- _WORK INSTRUCTIONS_
Return only the lines of the data below from the line with "Expected result: one" up to and including the line with "3. stack of", exactly as written, with the pictures omitted.

*** ENTRIES PROVIDED ***

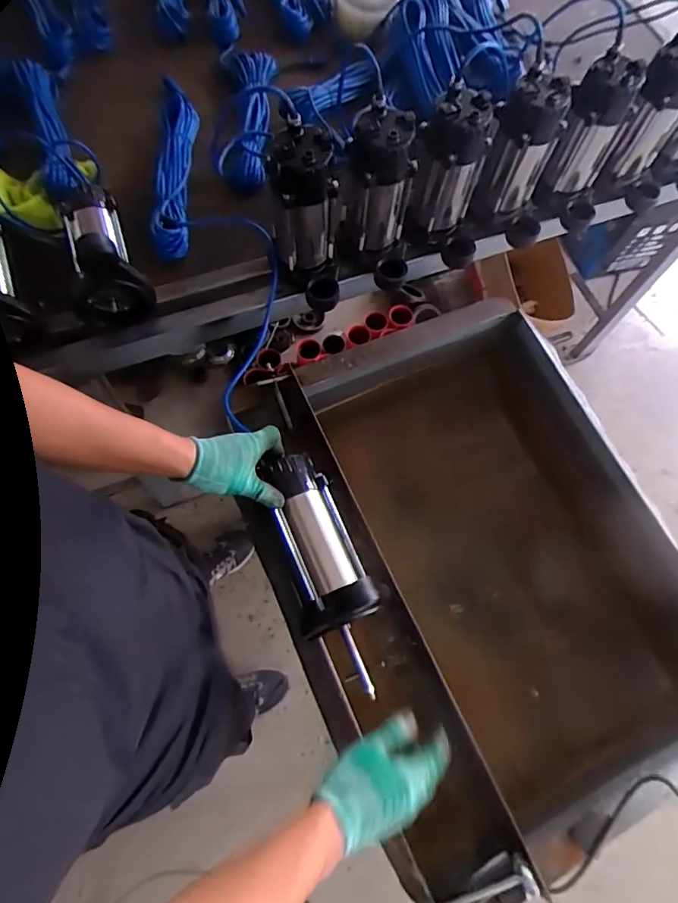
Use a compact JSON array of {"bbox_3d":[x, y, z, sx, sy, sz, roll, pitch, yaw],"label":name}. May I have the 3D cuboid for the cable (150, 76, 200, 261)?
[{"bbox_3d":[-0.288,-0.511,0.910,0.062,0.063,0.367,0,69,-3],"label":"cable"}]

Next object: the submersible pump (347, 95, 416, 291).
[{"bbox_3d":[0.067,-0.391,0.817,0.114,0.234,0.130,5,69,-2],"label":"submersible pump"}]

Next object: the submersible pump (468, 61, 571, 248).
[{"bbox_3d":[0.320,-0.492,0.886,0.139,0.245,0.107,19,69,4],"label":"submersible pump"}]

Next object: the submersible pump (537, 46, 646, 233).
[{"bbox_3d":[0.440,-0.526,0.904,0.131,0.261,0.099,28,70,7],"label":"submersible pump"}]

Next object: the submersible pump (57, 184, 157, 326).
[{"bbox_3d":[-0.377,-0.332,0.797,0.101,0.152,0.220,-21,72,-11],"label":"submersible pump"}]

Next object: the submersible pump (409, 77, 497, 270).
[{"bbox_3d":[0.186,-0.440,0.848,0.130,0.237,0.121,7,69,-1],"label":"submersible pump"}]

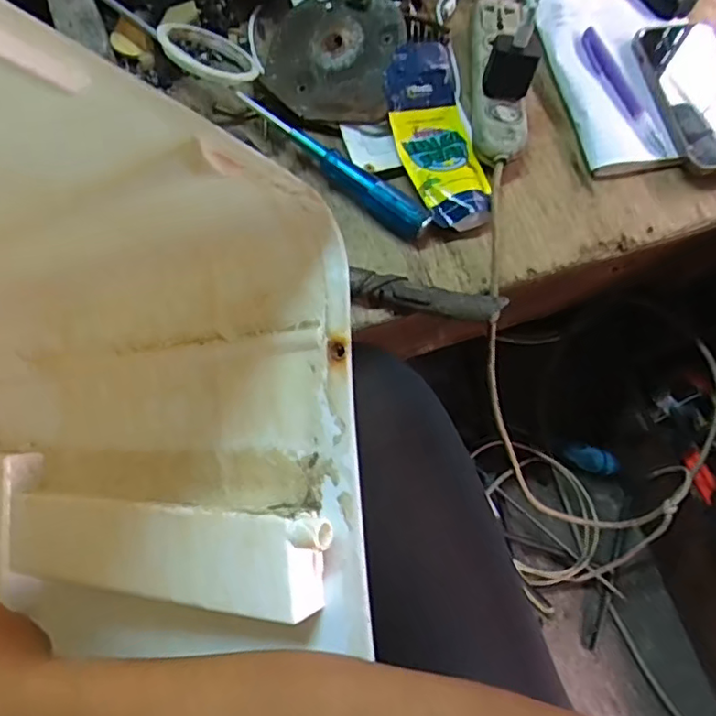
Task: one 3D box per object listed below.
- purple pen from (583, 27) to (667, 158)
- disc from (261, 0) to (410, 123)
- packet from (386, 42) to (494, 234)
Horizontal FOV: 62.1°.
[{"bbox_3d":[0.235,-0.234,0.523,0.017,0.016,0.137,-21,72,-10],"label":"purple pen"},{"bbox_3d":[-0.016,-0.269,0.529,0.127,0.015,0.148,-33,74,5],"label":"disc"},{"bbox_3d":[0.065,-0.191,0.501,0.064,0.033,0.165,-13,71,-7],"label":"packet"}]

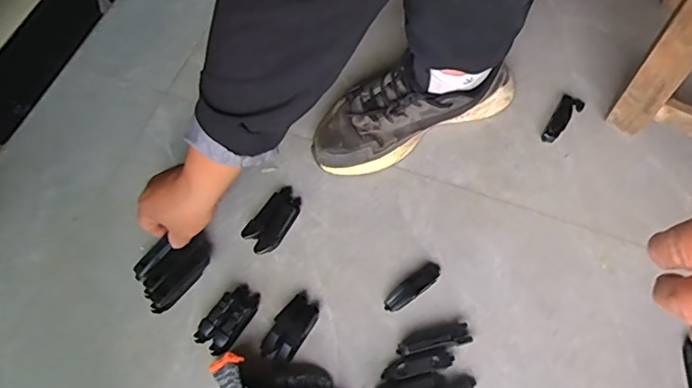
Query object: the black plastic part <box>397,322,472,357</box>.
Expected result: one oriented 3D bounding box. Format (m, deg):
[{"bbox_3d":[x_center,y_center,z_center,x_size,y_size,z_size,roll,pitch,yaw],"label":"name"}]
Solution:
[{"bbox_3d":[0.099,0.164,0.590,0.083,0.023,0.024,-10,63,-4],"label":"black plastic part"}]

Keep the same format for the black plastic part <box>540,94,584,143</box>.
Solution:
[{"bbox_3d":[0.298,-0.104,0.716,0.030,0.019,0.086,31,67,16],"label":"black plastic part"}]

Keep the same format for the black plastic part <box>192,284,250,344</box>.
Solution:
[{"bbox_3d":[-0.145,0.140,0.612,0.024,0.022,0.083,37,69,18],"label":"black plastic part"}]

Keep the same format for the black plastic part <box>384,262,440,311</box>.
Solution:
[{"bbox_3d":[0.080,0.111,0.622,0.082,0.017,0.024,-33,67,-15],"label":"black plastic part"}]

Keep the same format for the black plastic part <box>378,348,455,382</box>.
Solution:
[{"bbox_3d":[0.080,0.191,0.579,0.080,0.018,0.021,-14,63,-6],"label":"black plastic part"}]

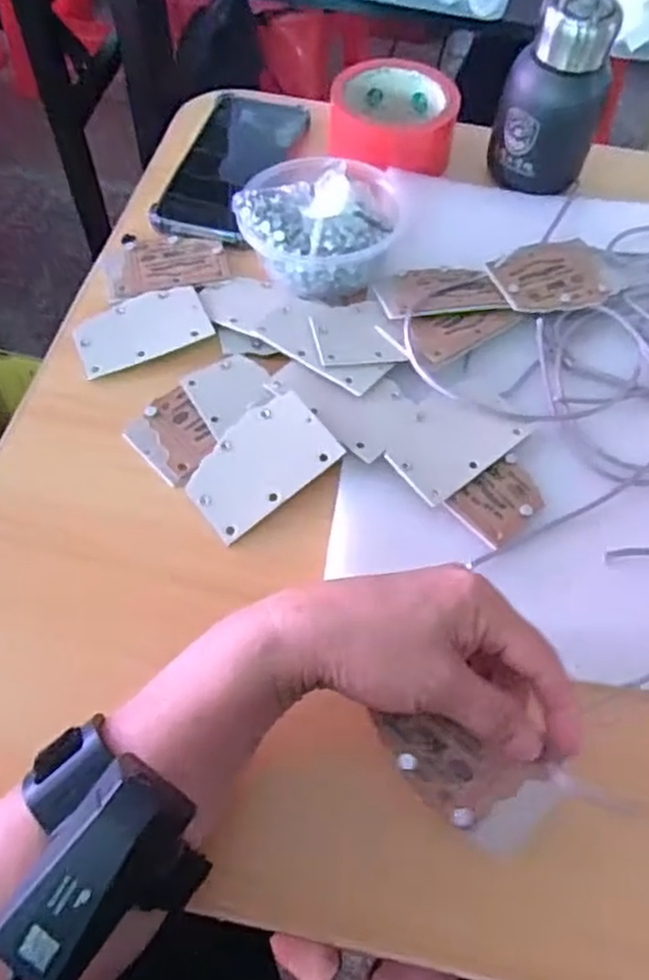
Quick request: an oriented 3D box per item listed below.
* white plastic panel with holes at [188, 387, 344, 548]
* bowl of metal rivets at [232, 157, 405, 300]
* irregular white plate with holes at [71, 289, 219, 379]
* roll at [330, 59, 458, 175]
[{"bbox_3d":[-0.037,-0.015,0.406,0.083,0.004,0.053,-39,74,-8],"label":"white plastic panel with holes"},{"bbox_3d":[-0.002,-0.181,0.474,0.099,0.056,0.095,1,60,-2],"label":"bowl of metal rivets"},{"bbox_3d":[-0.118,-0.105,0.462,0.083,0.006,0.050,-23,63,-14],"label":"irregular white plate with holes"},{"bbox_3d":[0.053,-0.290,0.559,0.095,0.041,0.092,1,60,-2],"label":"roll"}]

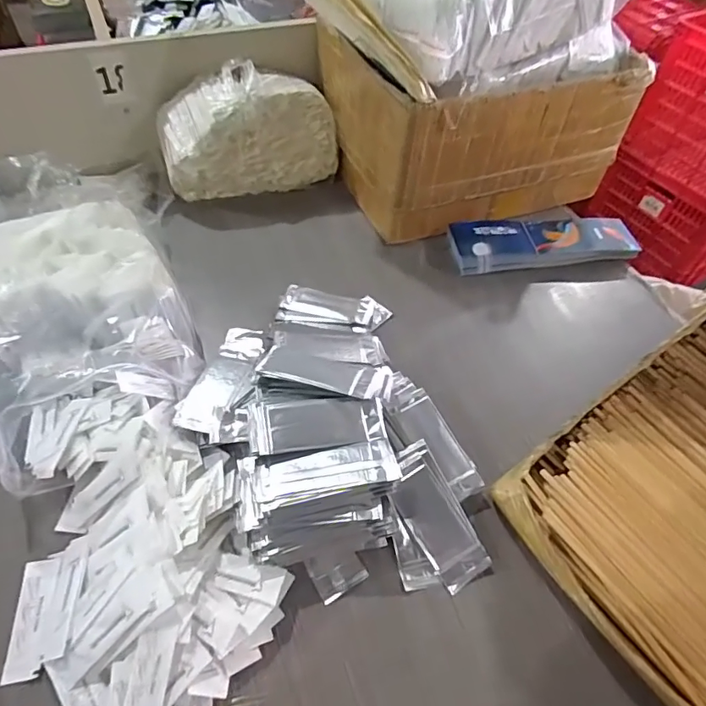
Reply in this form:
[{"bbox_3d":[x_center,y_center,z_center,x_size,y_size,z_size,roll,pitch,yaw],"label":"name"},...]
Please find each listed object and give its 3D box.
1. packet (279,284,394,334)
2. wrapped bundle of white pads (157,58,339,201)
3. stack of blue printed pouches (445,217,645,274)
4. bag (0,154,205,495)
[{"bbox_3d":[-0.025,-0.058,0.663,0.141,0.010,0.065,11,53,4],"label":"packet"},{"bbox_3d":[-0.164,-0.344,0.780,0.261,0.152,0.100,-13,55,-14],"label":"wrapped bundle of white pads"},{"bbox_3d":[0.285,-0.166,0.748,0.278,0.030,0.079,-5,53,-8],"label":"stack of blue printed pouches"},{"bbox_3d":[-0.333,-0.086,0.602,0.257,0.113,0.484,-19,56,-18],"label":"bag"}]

*** End of ENTRIES PROVIDED ***
*** ENTRIES PROVIDED ***

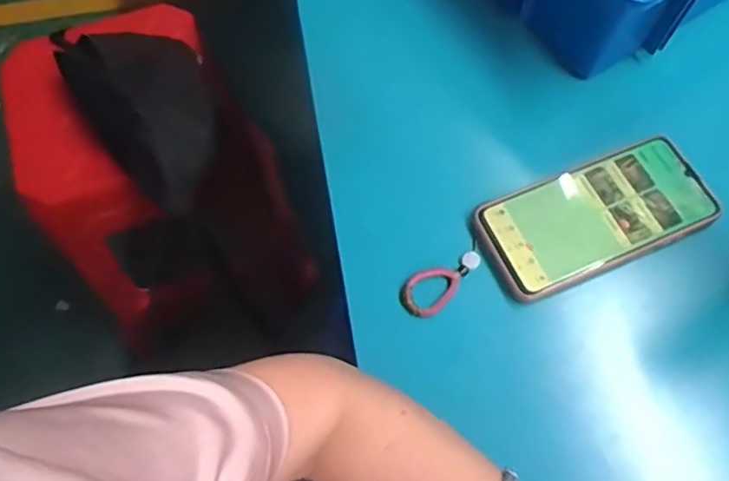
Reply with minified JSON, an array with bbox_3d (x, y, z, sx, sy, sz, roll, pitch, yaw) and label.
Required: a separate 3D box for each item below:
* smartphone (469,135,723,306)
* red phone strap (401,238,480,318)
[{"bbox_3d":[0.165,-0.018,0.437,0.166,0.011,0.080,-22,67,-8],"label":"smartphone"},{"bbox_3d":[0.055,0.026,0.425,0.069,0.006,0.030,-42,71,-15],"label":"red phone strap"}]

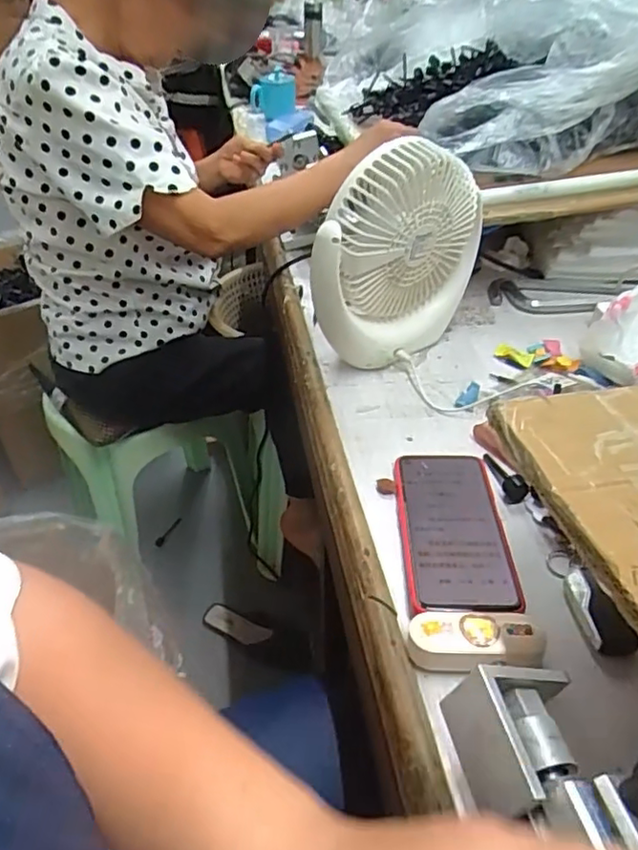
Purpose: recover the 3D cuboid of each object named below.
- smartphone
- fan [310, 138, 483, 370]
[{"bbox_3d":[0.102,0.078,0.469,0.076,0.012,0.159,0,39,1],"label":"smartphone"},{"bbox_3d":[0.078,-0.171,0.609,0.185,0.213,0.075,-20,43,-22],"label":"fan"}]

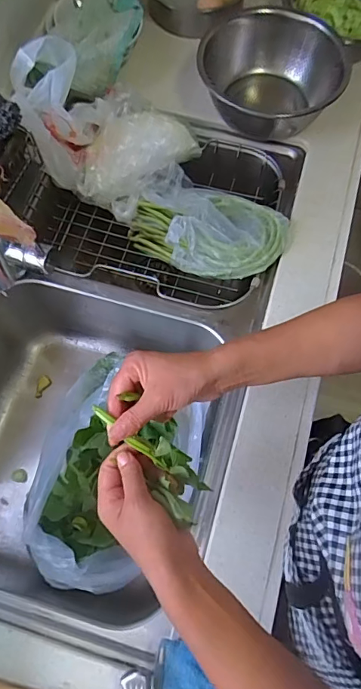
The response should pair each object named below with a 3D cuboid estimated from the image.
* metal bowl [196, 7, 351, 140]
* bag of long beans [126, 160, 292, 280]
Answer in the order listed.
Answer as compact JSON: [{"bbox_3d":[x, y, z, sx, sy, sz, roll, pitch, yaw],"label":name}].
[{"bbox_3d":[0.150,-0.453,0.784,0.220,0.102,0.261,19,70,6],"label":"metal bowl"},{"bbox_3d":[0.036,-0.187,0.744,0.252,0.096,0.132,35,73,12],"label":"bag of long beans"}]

*** End of ENTRIES PROVIDED ***

- _COMPLETED EXERCISE_
Expected result: one oriented 3D bounding box. Format (m, deg):
[{"bbox_3d":[x_center,y_center,z_center,x_size,y_size,z_size,roll,pitch,yaw],"label":"name"}]
Solution:
[{"bbox_3d":[0.099,0.164,0.590,0.083,0.023,0.024,-10,63,-4],"label":"black plastic part"}]

Keep the same format for the black plastic part <box>540,94,584,143</box>.
Solution:
[{"bbox_3d":[0.298,-0.104,0.716,0.030,0.019,0.086,31,67,16],"label":"black plastic part"}]

Keep the same format for the black plastic part <box>192,284,250,344</box>.
Solution:
[{"bbox_3d":[-0.145,0.140,0.612,0.024,0.022,0.083,37,69,18],"label":"black plastic part"}]

Keep the same format for the black plastic part <box>384,262,440,311</box>.
Solution:
[{"bbox_3d":[0.080,0.111,0.622,0.082,0.017,0.024,-33,67,-15],"label":"black plastic part"}]

Keep the same format for the black plastic part <box>378,348,455,382</box>.
Solution:
[{"bbox_3d":[0.080,0.191,0.579,0.080,0.018,0.021,-14,63,-6],"label":"black plastic part"}]

Quick request: an oriented 3D box per item listed below.
* white plastic panel with holes at [188, 387, 344, 548]
* bowl of metal rivets at [232, 157, 405, 300]
* irregular white plate with holes at [71, 289, 219, 379]
* roll at [330, 59, 458, 175]
[{"bbox_3d":[-0.037,-0.015,0.406,0.083,0.004,0.053,-39,74,-8],"label":"white plastic panel with holes"},{"bbox_3d":[-0.002,-0.181,0.474,0.099,0.056,0.095,1,60,-2],"label":"bowl of metal rivets"},{"bbox_3d":[-0.118,-0.105,0.462,0.083,0.006,0.050,-23,63,-14],"label":"irregular white plate with holes"},{"bbox_3d":[0.053,-0.290,0.559,0.095,0.041,0.092,1,60,-2],"label":"roll"}]

Reply in this form:
[{"bbox_3d":[x_center,y_center,z_center,x_size,y_size,z_size,roll,pitch,yaw],"label":"name"},...]
Please find each listed object and give its 3D box.
1. packet (279,284,394,334)
2. wrapped bundle of white pads (157,58,339,201)
3. stack of blue printed pouches (445,217,645,274)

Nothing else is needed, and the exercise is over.